> _PROVIDED TEXT_:
Now that I’ve scared the crap out of you and you probably wouldn’t download it if I paid you, we’ll discuss it’s merits. Here is an actual image of mine from my finished novel.
You can just click it to get a nice full size view.
In the first column, you’ll see that I divided my scenes into chapters. I didn’t do this at first, I did it later, as I looked them over. I think that in the future, I’ll be writing with the chapter endings in mind, so I can be sure they end with page turning material. But, whatever works for you.
In the second column, I’ve done two things. First, I’ve divided the book up into Acts (I guess that was actually done on different rows as opposed to columns, but let’s keep going.) I’ve also numbered each scene as they occur in the act. You’ll notice that scene 9 is greyed out. I did that because I was considering (and did) taking the scene out. By being able to see my story as a whole on this spreadsheet, it became clear that the scene served no purpose and this character didn’t really need a POV. Ever. So, if my scene tracker did nothing else for me, that alone would’ve made it worth it.
Okay, next column: the timeline. I didn’t think, at first, this would matter. And then I realized that in the beginning of this story, Act I takes place over a week. And my week? Had 8 days. That’s why I created this spreadsheet, to help me keep track of what happened, when. Later on, when I needed my character to make reference, I could easily go back and see that event had happened two weeks prior. You may think you will remember this… but you won’t. Because it’s been a month or six for you, or maybe just two days, but it probably wasn’t two weeks.
The next column gives a brief description of what action takes place in the scene. Generally, when I’m writing, I make four folders and name them for each of the acts. Each scene is it’s own file in the respective folder, so the third scene was named: scene 3 justine tells mom.doc. It keeps them in order in the folder and lets me know at a glance what the scene is about. Sure, it’s cryptic to you, but I know exactly what she’s telling her. I just need a little jab to the memory.
Skip two columns over where the page count for the scene is listed. If you look all the way down to Row 22 of that column, you’ll see that Excel did my math for me. I know how long my first act is now. It’s a bit over my target (at least 15 pages, yikes), in fact, so I know with just a look, I’m going to have to cut.
After that: Chapter length. This formula isn’t built in because it depends on how many scenes are in your first chapter, or second. But it’s still fairly simple, even if you want to do the math yourself. For me, a chapter goal is about 20 to 30 pages. Your mileage may vary, but the point is, when I go to cut, I can look at this and see where I got a little wordy or if maybe I need to reorganize how I divided my chapters.

> _DATA PROVIDED_:
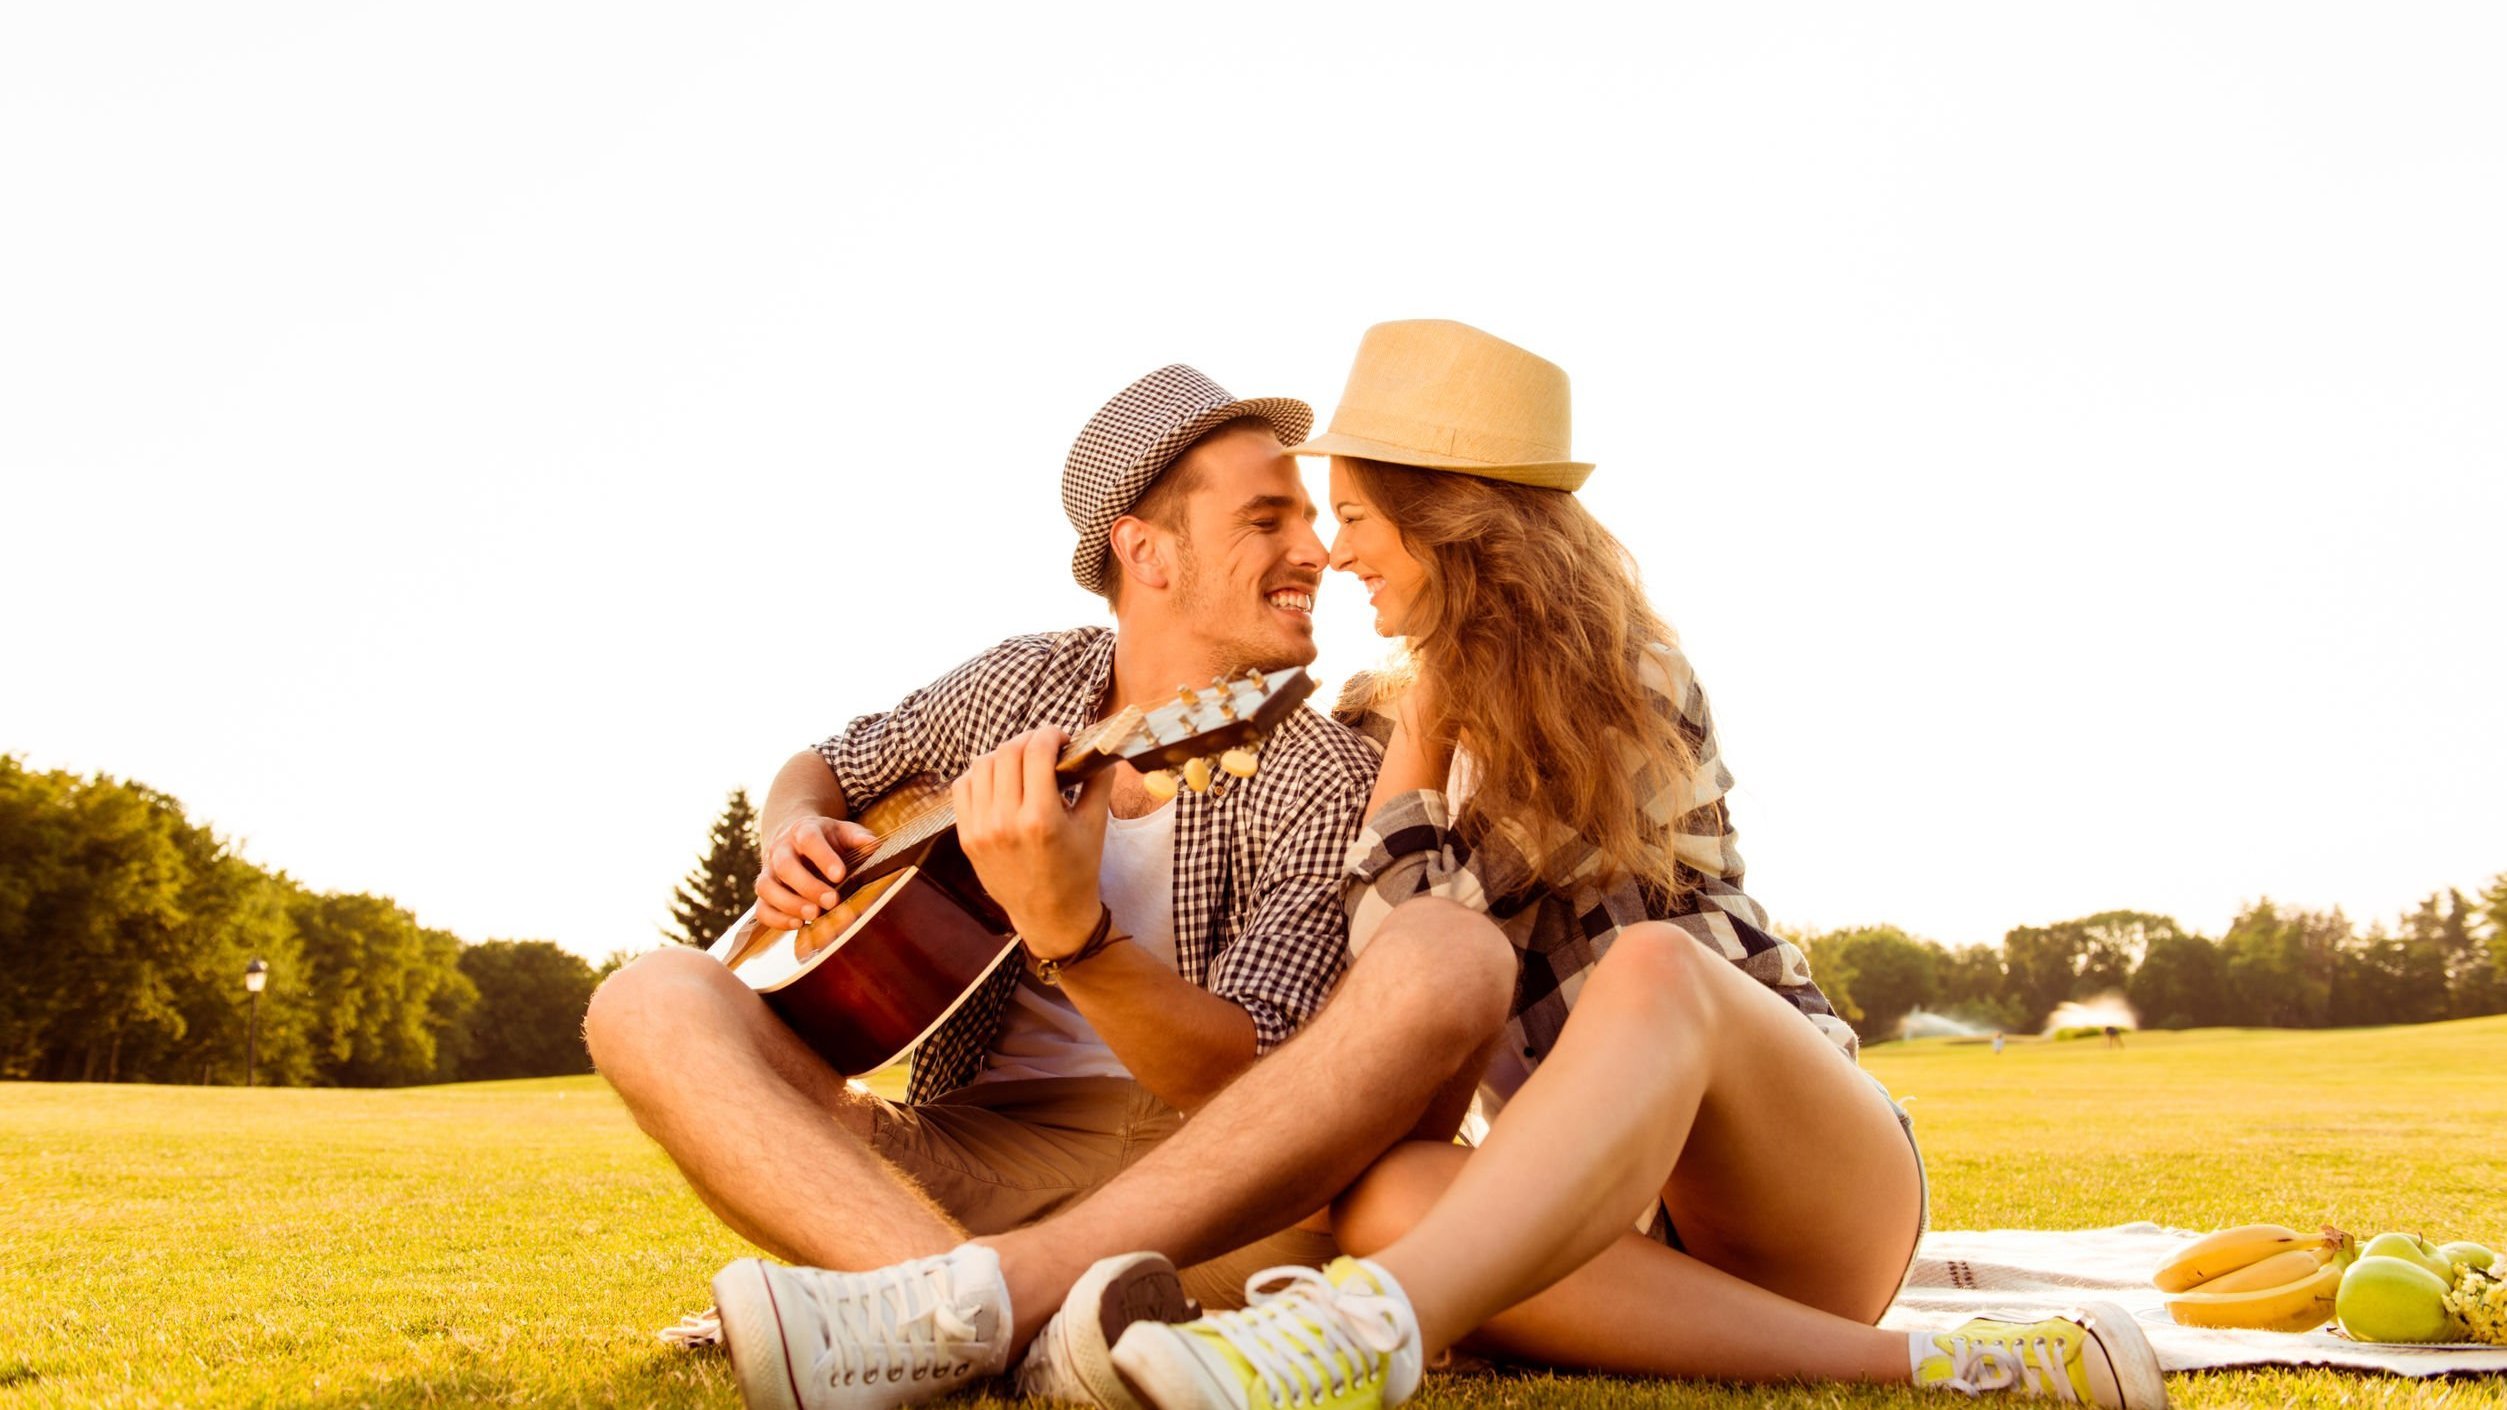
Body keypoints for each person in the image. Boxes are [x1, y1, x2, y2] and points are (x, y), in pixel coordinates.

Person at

> _SET OF TASKS_:
1. In the passage about the scene-tracking spreadsheet, what page range does the writer aim for in a chapter?
2. Write what comes next in the passage about the scene-tracking spreadsheet, picking up right after its final sentence.

> _ANSWERS FOR EACH ITEM_:
1. About 20 to 30 pages.

2.
The next is self-explanatory: whose POV is the scene in. Next to that, the number of pages each character is getting, as a whole. I’m not a head hopper, but I do know who my hero and heroine are and who my secondary characters that are getting page time are, and I know a secondary character shouldn’t be getting more and I’d like my hero/heroine to be close to even. Again, it’s right there, at my fingertips. I’ve compiled the information as I wrote. This formula is also not included in the above file for similar reasons–it’ll be different for every story.
The next column isn’t on this picture, I added it to my blank template, the one you’re getting. Emotional Arc. The fourth column tells the action. This column tells the emotional outcome/events of the scene.
Finally, my notes for editing. I highlighted in column K each day so I’d know what I’d done in my first round of editing and the notes tell me what is yet to be done. I can also make a note, like, “Did the necklace come up again anywhere?” (if not, I take it out), or “Mention the number of suitcases,” because I know later, it’s going to be noticed by someone else.
At the very bottom, not pictured here, is the total page count for my novel. Another perk is that I want my acts to get shorter, so Act 1 should have more scenes than Act 2. And I can see that it does.
That is the Scene Tracker I’ve created, which you are more than free to use if you believe it would help you. I hate to pull a Dawn–inside joke, sorry–but don’t redistribute this or repost it anywhere else. Link back to the post, please. (Just click the title, then copy and paste from the address bar).
But does Scene Tracker make you look fat? That’s the real question.
This looks very workable. I have several structures I keep track of ad putting the in one place like this would help. thanks for the visual!
I’m finding your words to help track your excel sheet is missing pieces. I’m not sure what column is your words or pages. It appears you may have hidden parts of the viewing panel. The example I downloaded does ot show the comments to remind the storyteller on what goes where.
I opened the spreadsheet up that is presented here and I’m not sure what piece is missing. I honestly don’t use this anymore. It was more helpful to me in the past than now, when I plot so much ahead of time.